It's time to replace TCP in the datacenter (2023)
Status of TCP in Datacenters
- Many commenters assert TCP is still dominant and “good enough” for most DC workloads; bottlenecks are often bandwidth or hardware, not the protocol.
- Some claim large cloud/FAANG-like operators already use non‑TCP transports internally (QUIC, SRD, RDMA, custom stacks), but others are skeptical these replace TCP “entirely” rather than in niches.
- There’s consensus that any replacement is likely to remain a niche for ultra‑low‑latency or AI/HPC workloads.
Homa’s Goals and Concerns
- Homa is seen as an RPC‑optimized, receiver‑driven, low‑latency transport aiming to eliminate core congestion and head‑of‑line blocking.
- Skeptics question how it behaves under “systemic overload” and whether receiver‑driven grants could enable denial‑of‑service if receivers misbehave.
- Some note TCP already allows receiver‑side control (window size) and doubt Homa’s gains justify a new L4 protocol.
- Others argue Homa can significantly beat DCTCP and similar TCP variants on latency, but this is considered a specialized benefit.
Alternatives and Related Technologies
- QUIC/HTTP‑3 repeatedly mentioned: user‑space, UDP‑based, multiplexed, with better latency for web/RPC, but solving different problems than Homa.
- RDMA (RoCE, InfiniBand) widely used for low‑latency and AI training; however, it has scaling, cost, and vendor‑lock concerns.
- Fibre Channel praised for rock‑solid, receiver‑controlled storage transport but criticized as very expensive, niche, and lagging in speeds.
- Ultra Ethernet Consortium work cited as evidence the industry is designing new Ethernet/IP‑friendly transports for AI networks.
Security and Operational Complexity
- Several note the paper mostly ignores encryption, inspection, multi‑tenant isolation, and DoS resistance, all “table stakes” in real DCs.

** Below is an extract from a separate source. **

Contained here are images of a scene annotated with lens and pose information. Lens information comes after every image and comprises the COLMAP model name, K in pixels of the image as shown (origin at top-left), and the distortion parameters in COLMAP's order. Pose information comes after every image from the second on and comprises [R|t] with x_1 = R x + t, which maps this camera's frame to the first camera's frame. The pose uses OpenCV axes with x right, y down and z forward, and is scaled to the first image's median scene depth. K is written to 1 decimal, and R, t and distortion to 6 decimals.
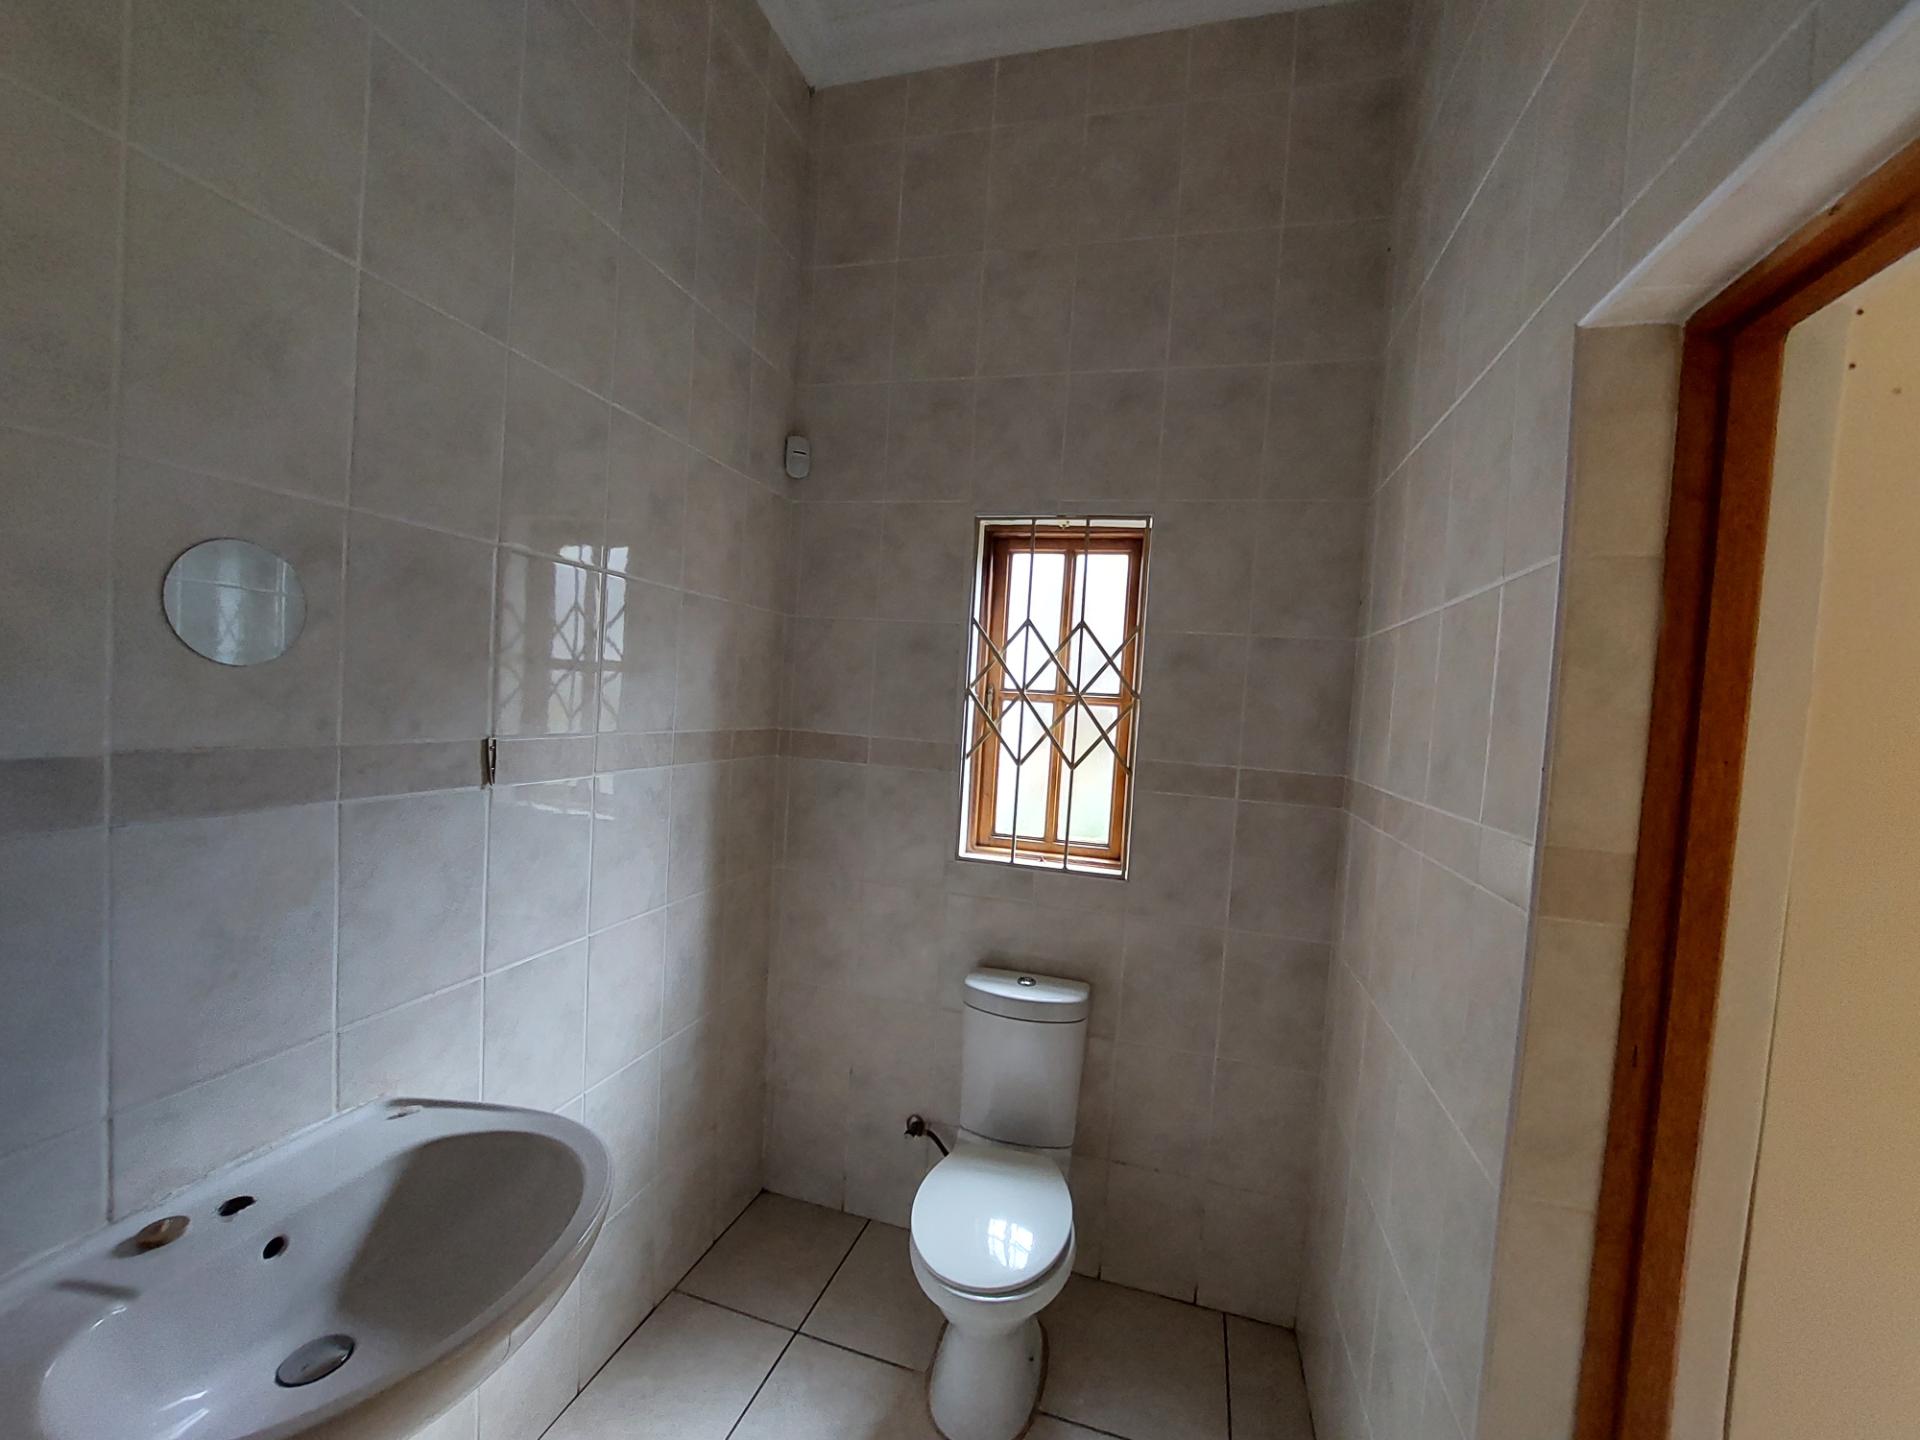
lens RADIAL K [[774.0, 0, 957.8], [0, 774.0, 736.8], [0, 0, 1]] dist [0.000507, 0.000321]
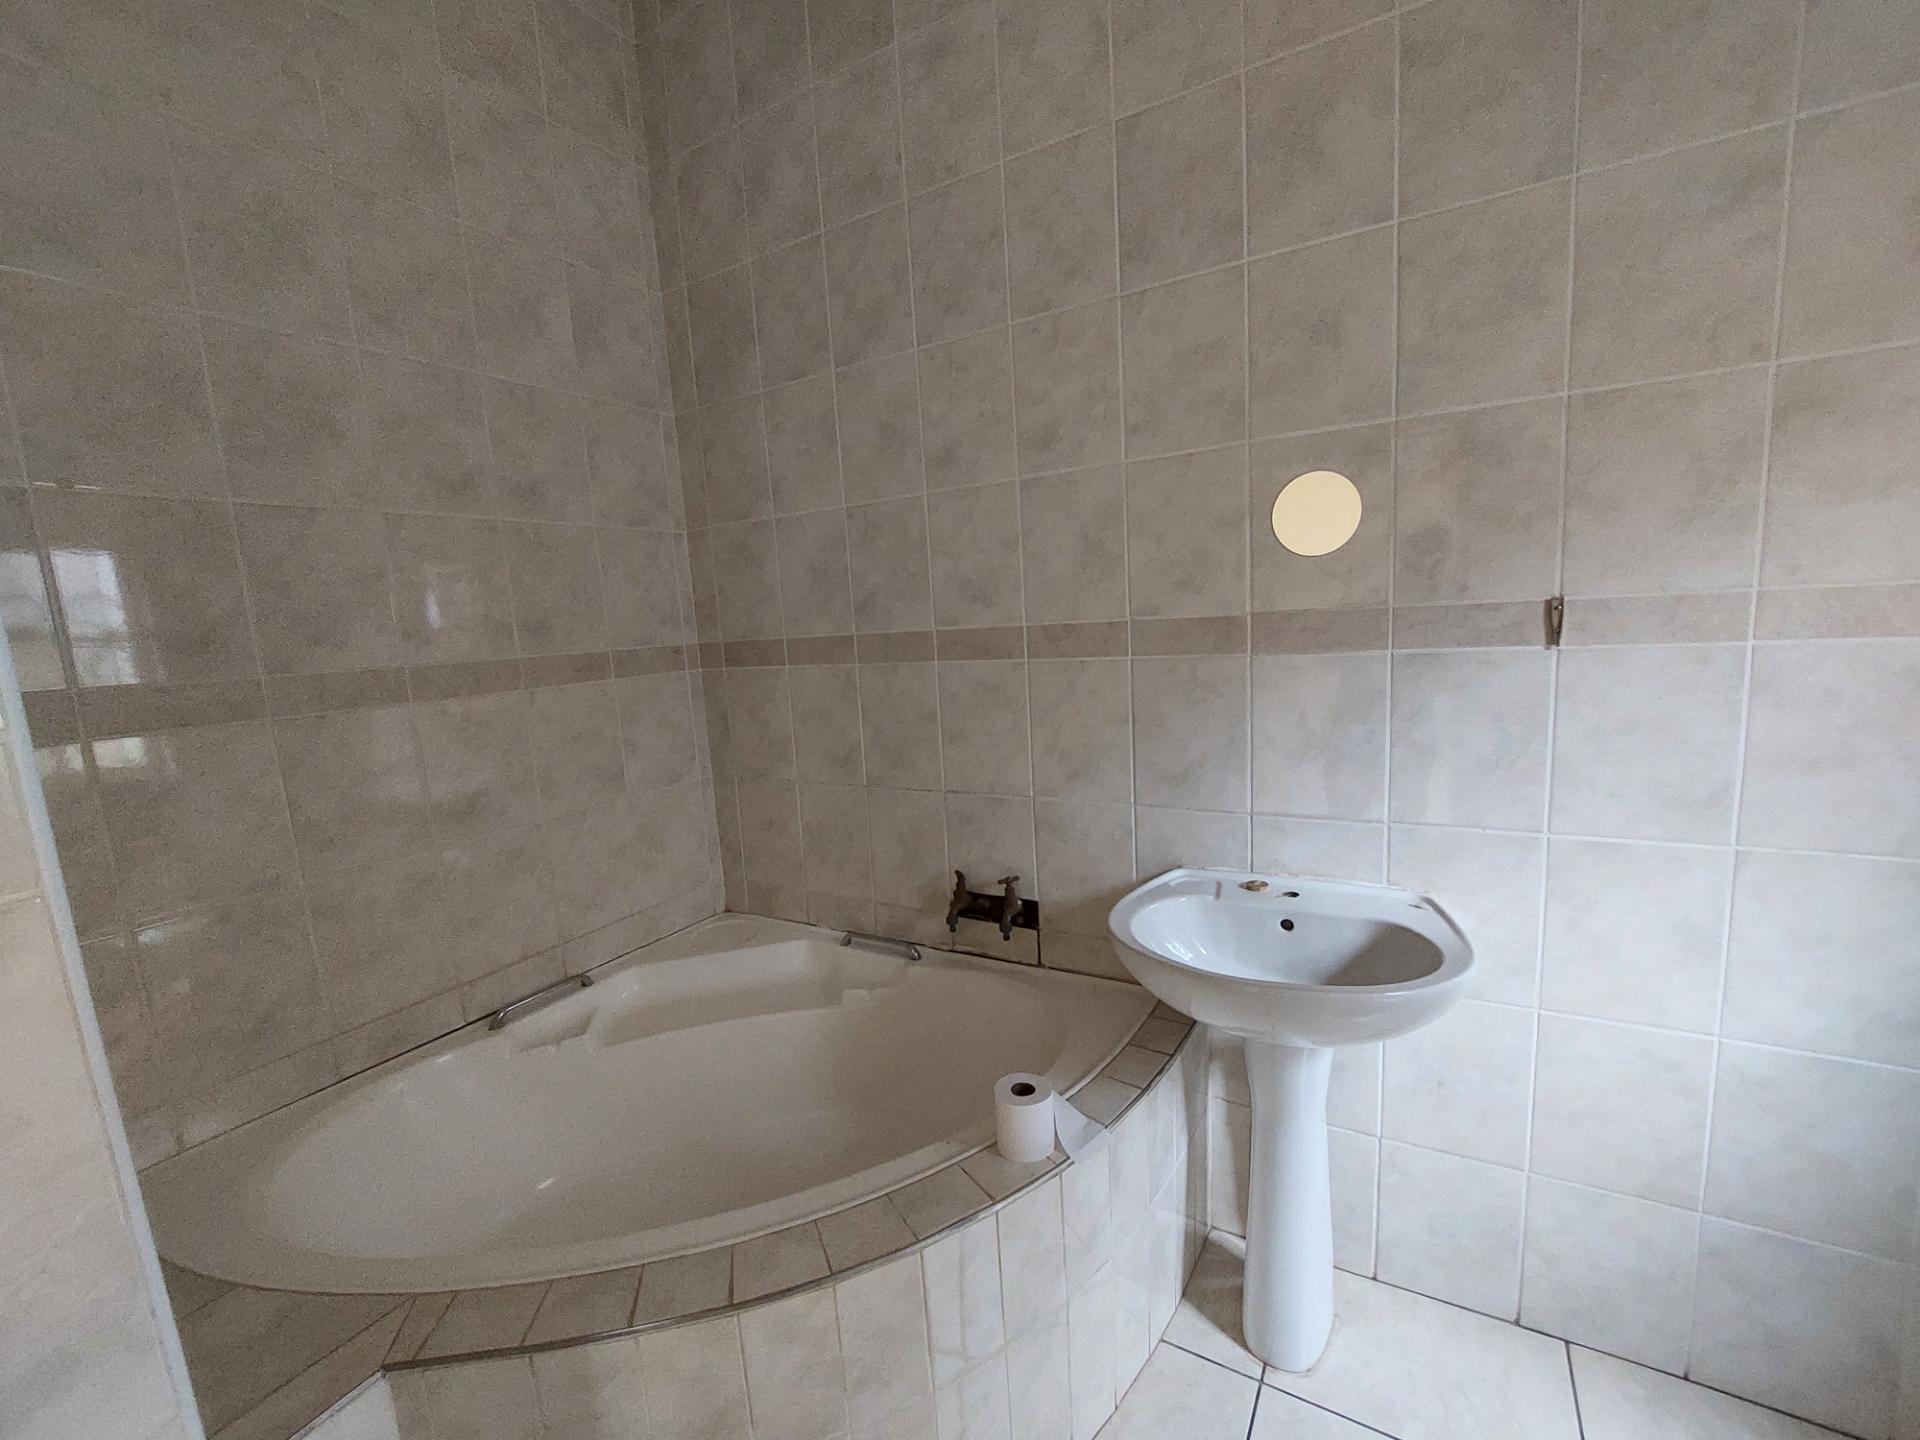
lens RADIAL K [[774.0, 0, 959.5], [0, 774.0, 721.4], [0, 0, 1]] dist [0.000507, 0.000321]
pose [[-0.228728, 0.089947, -0.969326, 0.473486], [0.001385, 0.995751, 0.092072, 0.058726], [0.973489, 0.019717, -0.227881, 0.426540]]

- Mixing TCP at the DC edge with Homa inside is seen as troubleshooting hell, especially across L4/L7 load balancers and SDN overlays.
Adoption Barriers and Standardization
- Strong theme: protocol “ossification” and inertia. TCP persists because:
- Universally supported in hardware and software.
- Skills, tooling, and battle‑tested behaviors exist.
- New protocols must be vastly better to overcome migration pain.
- Comparisons to IPv6 adoption: even clear technical wins struggle without huge, immediate value.
Side Discussions
- WebSockets vs raw TCP: some like WebSockets’ message framing; others find it inefficient and unnecessary outside web contexts.
- Game dev and some DC/HPC folks avoid TCP in favor of UDP/RDMA, but this is acknowledged as a minority, high‑specialization domain.